Today, Dr. Evan Lenow filed a public comment letter in response to a federal request for information (RFI) regarding hospice care and physician-assisted suicide. In the comments submitted on behalf of the ERLC, Lenow articulates Southern Baptists’ stark opposition to physician-assisted suicide, clarifies the ethical issues with the practice, and calls for Medicare regulations that prevent the subversion of federal law in states where PAS is legal.
The letter outlines that:
- Southern Baptists are opposed to the practice of physician-assisted suicide (PAS), an unacceptable breach of medical ethics which violates of the sanctity of human life.
- Most of the terminology (“MAiD,” “death with dignity,” “euthanasia,” and “mercy killing”) used to describe physician-assisted suicide is culturally misleading and statutorily inaccurate, and therefore, the Centers for Medicare & Medicaid Services (CMS) should avoid their use.
- CMS should implement reporting and regulatory safeguards for hospice programs to ensure that no Medicare dollars are funding PAS-related services, either directly or indirectly, in states where the practice is legal.
What have Southern Baptists said about physician-assisted suicide?
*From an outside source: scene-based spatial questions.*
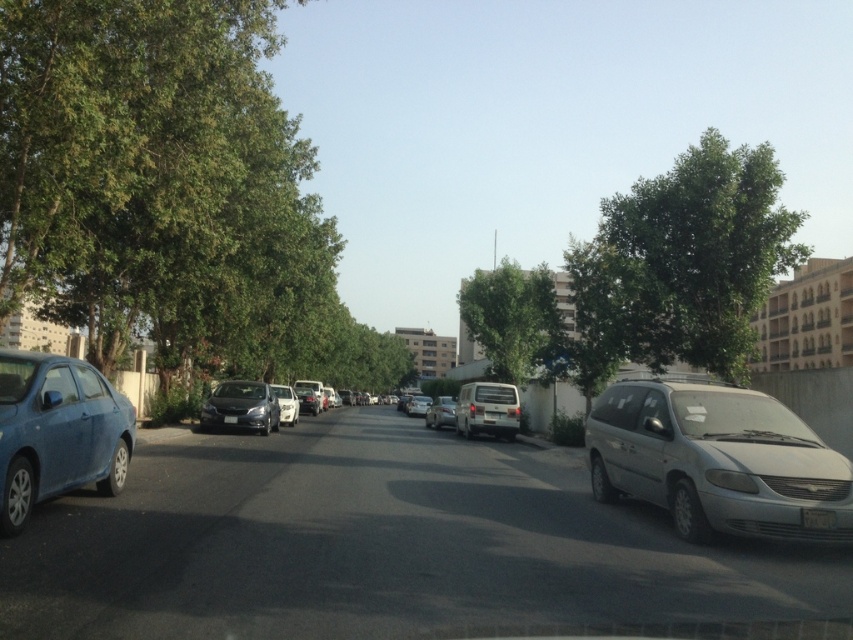
You are a pedestrian standing on the sidewalk and want to cross the street. You see a green leafy tree at upper right and a white plastic license plate at lower right. Which object is closer to you as you look towards the street?

The green leafy tree at upper right is closer to you because the white plastic license plate at lower right is behind it, meaning the tree is in front.

You are standing on the sidewalk and want to cross the street to reach the green leafy tree at left. However, there is a silver metallic minivan at right blocking your path. Which object is closer to you, the tree or the minivan?

The green leafy tree at left is closer to you because it is further to the viewer than the silver metallic minivan at right, meaning it is positioned nearer in the scene.

You are standing at the center of the street and want to look towards the green leafy tree at upper right. In which direction should you turn your head?

The green leafy tree at upper right is located at coordinates 0.411 on the x axis and 0.802 on the y axis, so you should turn your head towards the upper right direction to look at it.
Southern Baptists have spoken in opposition to PAS in a 1996 resolution, resolving that we,
“[Affirm] the biblical and Hippocratic prohibitions against assisted suicide … commend and encourage medical science in its efforts to improve pain management techniques … [and] call upon physicians, nurses, hospice workers, individual Christians and local churches to make emotional, psychological, and spiritual care of suffering patients a priority, thereby relieving the sense of isolation and abandonment some dying patients feel.”
Additionally, the Baptist Faith & Message 2000, the SBC’s confession of faith, rightly acknowledges that “the sacredness of human personality is evident in that God created man in His own image, and in that Christ died for man; therefore, every person of every race possesses full dignity and is worthy of respect and Christian love.” Our faith compels us to “contend for the sanctity of all human life from conception to natural death.”
Medicalized killing does not respect the sanctity of human life and physician-assisted suicide is not dignifying to human beings made in God’s image.